The performance of the TextEncoder is significantly stronger than that of the syntactic encoders, which is expected. But how long does it take to load and vectorize text on a CPU using a Sentence Transformer model? Below, we display the tradeoff between predictive accuracy and training time. Note that since we are not training the Sentence Transformer model, the “fitting time” refers to the time taken for vectorization.
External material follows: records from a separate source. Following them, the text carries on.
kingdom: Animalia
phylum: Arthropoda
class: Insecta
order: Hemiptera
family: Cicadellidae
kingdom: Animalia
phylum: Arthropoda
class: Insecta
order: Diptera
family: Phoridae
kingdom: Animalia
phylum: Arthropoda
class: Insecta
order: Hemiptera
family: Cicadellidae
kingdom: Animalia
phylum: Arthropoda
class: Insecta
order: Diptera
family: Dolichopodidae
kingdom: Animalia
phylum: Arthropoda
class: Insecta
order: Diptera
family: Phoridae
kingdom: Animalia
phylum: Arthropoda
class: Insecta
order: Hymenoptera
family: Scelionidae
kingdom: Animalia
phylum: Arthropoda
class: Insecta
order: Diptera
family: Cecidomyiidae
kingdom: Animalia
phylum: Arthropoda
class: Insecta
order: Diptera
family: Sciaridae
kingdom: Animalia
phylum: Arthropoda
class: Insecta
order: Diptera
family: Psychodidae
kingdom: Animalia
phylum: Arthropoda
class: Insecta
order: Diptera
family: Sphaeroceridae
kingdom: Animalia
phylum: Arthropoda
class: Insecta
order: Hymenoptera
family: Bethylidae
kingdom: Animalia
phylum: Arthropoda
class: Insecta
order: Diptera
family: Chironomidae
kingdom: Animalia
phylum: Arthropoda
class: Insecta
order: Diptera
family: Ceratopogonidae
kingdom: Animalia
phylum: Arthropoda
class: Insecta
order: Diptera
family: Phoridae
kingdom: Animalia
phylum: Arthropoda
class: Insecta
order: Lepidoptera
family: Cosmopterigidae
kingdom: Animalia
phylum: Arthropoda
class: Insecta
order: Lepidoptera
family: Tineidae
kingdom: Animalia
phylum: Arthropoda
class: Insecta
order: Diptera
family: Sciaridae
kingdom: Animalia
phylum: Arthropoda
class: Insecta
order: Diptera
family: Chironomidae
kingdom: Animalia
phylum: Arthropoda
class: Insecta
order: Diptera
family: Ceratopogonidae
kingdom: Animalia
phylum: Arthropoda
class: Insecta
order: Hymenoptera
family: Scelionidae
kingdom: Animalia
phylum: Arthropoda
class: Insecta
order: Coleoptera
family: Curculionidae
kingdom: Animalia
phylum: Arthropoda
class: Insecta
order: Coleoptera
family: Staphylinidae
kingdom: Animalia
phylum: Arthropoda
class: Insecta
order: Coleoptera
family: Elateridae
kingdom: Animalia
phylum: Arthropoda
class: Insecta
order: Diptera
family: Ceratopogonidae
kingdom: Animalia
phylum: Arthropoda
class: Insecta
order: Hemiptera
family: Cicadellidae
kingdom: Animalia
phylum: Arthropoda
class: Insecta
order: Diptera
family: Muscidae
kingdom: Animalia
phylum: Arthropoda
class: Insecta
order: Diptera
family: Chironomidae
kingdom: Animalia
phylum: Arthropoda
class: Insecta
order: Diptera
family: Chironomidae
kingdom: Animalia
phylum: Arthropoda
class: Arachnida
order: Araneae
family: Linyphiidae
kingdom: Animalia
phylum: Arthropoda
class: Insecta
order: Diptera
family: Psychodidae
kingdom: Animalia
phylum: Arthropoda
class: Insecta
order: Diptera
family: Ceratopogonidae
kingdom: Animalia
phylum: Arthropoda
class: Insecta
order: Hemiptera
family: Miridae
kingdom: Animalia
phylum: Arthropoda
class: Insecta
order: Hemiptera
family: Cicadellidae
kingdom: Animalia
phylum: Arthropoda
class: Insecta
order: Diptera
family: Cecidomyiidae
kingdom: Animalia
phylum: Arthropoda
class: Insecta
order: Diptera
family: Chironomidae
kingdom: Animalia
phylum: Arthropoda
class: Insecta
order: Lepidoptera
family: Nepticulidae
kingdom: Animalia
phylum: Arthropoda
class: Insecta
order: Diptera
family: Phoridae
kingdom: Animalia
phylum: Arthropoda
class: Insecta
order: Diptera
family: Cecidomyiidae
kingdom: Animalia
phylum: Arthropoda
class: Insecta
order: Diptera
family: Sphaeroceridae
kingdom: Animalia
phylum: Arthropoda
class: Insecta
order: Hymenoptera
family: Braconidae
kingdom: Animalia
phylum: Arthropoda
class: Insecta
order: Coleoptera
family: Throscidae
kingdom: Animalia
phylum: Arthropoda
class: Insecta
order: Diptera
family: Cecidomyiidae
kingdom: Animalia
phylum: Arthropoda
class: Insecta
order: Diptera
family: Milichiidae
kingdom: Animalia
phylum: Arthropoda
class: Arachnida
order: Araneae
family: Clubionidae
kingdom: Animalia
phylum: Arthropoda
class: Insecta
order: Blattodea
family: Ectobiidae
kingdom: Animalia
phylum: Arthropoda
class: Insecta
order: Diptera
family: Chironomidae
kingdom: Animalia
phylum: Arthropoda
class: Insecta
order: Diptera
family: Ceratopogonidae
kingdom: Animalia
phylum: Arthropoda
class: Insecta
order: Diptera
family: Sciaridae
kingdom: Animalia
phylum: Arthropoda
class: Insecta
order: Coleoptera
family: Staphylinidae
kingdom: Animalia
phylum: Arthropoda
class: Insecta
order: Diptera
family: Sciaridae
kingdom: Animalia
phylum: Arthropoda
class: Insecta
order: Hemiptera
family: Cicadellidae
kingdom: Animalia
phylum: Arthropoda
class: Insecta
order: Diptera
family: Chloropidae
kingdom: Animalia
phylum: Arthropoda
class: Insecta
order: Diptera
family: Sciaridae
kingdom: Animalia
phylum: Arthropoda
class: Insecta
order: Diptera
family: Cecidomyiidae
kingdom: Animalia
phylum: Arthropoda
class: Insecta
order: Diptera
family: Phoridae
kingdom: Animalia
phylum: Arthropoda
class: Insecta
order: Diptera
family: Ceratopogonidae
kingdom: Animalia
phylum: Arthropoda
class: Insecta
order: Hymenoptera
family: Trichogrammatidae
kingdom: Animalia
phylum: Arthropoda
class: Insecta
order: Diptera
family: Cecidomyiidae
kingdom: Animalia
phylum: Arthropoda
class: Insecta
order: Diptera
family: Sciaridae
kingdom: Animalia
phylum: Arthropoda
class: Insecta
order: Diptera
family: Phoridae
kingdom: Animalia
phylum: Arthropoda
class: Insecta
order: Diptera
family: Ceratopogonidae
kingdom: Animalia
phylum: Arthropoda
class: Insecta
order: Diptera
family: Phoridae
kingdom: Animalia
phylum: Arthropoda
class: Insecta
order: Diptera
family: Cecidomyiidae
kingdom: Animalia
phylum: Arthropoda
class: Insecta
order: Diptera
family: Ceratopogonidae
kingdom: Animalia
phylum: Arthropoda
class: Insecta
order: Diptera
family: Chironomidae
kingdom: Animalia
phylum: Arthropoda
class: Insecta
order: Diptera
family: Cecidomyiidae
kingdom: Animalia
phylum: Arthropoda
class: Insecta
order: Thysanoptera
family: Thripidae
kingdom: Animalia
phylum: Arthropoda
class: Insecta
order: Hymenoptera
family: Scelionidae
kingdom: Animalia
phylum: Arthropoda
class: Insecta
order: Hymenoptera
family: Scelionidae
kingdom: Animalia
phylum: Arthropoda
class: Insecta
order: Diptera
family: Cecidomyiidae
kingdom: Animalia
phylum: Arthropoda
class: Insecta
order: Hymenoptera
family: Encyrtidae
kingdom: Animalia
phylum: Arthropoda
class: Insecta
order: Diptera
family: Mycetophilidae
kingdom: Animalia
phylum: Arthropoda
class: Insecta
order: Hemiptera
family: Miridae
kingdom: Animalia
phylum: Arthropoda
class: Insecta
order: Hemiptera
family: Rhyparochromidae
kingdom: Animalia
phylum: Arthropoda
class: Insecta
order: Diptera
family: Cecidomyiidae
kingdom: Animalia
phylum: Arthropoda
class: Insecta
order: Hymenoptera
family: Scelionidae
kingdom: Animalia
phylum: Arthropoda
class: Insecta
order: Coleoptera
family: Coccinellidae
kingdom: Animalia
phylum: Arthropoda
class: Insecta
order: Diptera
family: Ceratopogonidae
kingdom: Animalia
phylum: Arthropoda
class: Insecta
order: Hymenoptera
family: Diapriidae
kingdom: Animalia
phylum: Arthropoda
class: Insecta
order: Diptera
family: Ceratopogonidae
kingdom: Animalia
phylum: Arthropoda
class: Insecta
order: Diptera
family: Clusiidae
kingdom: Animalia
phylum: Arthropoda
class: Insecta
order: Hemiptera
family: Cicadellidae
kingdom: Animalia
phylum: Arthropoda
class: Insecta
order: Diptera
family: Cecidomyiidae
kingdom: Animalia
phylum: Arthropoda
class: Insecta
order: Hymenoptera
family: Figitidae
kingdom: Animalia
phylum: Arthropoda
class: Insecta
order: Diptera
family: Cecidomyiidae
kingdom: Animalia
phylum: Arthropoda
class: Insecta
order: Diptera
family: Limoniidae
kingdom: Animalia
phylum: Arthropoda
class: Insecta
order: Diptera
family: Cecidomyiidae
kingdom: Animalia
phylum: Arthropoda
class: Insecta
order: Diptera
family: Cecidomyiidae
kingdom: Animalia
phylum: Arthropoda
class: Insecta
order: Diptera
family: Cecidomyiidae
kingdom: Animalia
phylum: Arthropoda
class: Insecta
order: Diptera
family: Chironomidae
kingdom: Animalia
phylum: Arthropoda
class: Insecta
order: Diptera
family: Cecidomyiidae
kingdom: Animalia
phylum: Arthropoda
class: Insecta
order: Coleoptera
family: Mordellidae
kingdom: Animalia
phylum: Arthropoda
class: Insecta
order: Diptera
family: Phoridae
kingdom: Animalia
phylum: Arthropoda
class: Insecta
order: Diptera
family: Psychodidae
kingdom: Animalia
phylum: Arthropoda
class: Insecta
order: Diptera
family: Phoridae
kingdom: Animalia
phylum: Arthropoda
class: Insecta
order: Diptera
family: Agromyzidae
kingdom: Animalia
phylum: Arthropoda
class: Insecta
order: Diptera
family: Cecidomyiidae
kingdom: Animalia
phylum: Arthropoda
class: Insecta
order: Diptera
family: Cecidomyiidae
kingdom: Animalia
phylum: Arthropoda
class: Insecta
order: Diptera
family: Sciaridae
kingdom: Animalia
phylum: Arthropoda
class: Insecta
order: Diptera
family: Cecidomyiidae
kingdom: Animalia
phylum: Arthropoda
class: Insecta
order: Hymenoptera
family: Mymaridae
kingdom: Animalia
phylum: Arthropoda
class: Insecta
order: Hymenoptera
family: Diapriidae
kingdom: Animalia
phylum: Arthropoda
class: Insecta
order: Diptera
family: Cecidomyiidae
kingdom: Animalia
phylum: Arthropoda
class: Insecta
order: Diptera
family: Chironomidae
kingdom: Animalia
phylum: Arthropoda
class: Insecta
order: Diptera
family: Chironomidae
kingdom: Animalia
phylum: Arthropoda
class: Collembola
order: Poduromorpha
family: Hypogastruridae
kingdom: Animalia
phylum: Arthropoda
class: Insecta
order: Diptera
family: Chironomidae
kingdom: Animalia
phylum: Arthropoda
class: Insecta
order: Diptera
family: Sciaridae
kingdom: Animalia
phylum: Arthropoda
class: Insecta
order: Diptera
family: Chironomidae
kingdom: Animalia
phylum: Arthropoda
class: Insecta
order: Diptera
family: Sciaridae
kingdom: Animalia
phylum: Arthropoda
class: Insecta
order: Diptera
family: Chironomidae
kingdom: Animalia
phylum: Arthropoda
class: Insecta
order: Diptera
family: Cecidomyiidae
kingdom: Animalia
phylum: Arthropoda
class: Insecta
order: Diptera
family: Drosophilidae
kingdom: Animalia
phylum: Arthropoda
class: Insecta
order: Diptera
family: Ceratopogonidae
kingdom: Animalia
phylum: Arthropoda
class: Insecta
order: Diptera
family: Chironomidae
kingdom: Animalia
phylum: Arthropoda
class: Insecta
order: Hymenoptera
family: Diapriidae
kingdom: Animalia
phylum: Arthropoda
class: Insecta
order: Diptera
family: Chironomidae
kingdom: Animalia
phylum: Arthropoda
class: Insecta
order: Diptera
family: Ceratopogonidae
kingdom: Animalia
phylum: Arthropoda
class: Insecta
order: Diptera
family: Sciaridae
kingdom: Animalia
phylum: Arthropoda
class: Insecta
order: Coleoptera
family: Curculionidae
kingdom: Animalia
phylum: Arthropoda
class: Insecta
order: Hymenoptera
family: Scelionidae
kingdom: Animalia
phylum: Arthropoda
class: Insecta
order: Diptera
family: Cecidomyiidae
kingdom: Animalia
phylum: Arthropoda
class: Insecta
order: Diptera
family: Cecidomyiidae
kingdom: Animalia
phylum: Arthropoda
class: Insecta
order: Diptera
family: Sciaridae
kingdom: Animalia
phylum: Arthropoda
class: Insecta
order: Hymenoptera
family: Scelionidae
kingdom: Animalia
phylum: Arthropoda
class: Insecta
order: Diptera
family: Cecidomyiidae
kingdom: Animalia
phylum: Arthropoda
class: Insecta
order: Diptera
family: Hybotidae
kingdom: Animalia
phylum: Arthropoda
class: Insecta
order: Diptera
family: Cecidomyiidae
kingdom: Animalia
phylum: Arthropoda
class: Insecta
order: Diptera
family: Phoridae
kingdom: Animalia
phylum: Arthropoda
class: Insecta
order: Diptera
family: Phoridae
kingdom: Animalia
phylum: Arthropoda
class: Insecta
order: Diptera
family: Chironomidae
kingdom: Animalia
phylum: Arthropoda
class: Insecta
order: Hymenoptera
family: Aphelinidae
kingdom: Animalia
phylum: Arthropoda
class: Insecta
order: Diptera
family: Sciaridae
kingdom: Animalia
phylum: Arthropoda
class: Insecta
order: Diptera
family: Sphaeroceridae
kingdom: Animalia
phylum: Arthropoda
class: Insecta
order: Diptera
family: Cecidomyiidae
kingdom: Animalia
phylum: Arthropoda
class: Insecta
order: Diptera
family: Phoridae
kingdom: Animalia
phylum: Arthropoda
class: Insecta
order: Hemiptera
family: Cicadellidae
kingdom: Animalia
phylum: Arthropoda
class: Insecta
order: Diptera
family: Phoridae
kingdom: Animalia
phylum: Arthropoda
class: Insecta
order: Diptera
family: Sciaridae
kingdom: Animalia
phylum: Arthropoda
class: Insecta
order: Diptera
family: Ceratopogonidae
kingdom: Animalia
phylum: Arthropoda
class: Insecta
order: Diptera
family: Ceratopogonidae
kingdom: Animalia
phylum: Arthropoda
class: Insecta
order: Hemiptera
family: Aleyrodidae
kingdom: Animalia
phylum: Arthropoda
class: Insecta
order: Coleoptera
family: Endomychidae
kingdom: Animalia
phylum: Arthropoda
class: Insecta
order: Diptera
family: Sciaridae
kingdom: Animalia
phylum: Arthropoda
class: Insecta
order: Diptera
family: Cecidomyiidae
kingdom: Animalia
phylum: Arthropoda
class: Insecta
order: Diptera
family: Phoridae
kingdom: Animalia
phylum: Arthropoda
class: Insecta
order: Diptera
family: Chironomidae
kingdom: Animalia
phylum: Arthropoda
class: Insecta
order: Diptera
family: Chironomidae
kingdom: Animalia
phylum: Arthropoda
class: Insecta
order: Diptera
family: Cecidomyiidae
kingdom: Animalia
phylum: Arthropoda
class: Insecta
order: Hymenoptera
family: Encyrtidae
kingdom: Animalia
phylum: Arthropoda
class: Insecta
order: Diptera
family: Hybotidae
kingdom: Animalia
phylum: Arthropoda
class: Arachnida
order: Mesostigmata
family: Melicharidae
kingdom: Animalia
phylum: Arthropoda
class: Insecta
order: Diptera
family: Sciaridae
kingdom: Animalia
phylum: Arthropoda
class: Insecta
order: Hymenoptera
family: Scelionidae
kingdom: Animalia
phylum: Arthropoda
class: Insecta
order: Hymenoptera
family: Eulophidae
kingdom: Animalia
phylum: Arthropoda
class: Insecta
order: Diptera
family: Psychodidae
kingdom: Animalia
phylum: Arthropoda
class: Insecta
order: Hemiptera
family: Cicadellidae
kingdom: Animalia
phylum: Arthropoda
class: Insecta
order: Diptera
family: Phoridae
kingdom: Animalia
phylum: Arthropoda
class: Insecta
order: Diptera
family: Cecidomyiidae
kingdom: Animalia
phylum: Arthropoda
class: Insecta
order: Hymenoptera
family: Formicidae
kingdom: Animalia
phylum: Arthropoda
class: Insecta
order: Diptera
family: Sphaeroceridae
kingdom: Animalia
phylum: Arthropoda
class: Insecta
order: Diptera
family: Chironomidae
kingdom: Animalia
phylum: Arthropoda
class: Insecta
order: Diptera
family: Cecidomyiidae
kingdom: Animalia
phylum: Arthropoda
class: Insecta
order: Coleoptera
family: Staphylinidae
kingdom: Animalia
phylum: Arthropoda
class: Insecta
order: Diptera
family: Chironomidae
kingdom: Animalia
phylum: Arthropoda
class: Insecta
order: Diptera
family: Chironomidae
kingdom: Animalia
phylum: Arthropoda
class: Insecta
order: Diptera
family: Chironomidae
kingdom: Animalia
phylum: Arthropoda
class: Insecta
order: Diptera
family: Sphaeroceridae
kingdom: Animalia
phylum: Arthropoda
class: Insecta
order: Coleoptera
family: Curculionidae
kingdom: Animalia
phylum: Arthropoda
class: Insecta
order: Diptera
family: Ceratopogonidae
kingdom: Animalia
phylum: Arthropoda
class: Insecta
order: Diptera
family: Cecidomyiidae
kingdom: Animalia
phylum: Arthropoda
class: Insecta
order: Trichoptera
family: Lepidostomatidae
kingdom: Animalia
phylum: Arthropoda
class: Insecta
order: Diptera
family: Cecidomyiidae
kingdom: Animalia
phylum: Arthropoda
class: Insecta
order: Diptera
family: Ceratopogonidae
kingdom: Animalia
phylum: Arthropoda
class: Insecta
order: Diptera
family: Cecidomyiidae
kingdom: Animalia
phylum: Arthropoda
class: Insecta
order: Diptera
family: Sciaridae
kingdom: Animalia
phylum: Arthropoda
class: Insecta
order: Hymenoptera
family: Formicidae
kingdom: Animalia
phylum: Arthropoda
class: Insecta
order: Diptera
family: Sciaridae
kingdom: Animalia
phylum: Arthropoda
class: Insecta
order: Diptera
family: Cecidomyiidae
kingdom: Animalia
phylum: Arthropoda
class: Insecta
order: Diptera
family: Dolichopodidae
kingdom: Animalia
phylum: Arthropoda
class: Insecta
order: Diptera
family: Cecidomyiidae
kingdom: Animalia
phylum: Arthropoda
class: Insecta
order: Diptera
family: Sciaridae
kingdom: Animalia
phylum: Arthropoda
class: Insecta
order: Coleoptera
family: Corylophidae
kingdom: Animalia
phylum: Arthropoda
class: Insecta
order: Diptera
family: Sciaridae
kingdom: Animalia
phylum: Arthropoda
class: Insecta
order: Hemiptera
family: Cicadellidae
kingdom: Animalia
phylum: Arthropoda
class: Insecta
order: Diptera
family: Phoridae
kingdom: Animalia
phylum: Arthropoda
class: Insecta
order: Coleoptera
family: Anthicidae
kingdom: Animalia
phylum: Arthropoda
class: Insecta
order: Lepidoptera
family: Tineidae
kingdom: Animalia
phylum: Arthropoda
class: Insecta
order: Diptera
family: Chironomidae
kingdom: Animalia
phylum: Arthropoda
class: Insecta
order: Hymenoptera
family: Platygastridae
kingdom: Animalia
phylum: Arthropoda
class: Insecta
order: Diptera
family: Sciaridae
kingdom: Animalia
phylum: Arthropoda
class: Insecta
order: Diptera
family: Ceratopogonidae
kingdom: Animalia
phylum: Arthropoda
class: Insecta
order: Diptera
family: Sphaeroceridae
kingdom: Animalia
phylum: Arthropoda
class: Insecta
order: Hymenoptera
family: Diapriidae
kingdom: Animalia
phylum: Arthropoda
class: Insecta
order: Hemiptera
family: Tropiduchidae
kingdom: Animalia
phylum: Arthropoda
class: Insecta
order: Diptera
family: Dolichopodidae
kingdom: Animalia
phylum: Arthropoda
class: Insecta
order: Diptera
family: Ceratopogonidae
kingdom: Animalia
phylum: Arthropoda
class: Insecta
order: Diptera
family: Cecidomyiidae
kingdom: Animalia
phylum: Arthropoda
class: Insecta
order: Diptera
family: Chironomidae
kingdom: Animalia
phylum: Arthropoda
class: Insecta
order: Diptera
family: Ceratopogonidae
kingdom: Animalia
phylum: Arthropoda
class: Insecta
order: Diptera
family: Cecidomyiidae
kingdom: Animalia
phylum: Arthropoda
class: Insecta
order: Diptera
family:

def plot_performance_tradeoff(results):
    fig, ax = plt.subplots(figsize=(5, 4), dpi=200)
    markers = ["s", "o", "^"]
    for idx, (name, result) in enumerate(results):
        ax.scatter(
            result["fit_time"],
            result["test_score"],
            label=name,
            marker=markers[idx],
        )
        mean_fit_time = np.mean(result["fit_time"])
        mean_score = np.mean(result["test_score"])
        ax.scatter(
            mean_fit_time,
            mean_score,
            color="k",
            marker=markers[idx],
        )
        std_fit_time = np.std(result["fit_time"])
        std_score = np.std(result["test_score"])
        ax.errorbar(
            x=mean_fit_time,
            y=mean_score,
            yerr=std_score,
            fmt="none",
            c="k",
            capsize=2,
        )
        ax.errorbar(
            x=mean_fit_time,
            y=mean_score,
            xerr=std_fit_time,
            fmt="none",
            c="k",
            capsize=2,
        )

        ax.set_xlabel("Time to fit (seconds)")
        ax.set_ylabel("ROC AUC")
        ax.set_title("Prediction performance / training time trade-off")

    ax.annotate(
        "",
        xy=(1.5, 0.98),
        xytext=(8.5, 0.90),
        arrowprops=dict(arrowstyle="->", mutation_scale=15),
    )
    ax.text(8, 0.86, "Best time / \nperformance trade-off")
    ax.legend(bbox_to_anchor=(1, 0.3))
    plt.show()


plot_performance_tradeoff(results)
Prediction performance / training time trade-off

The black points represent the average time to fit and AUC for each vectorizer, and the width of the bars represents one standard deviation

The green outlier dot on the right side of the plot corresponds to the first time the Sentence Transformers model was downloaded and loaded into memory. During the subsequent cross-validation iterations, the model is simply copied, which reduces computation time for the remaining folds.

Conclusion#

In conclusion, TextEncoder provides powerful vectorization for text, but at the cost of longer computation times and the need for additional dependencies, such as torch.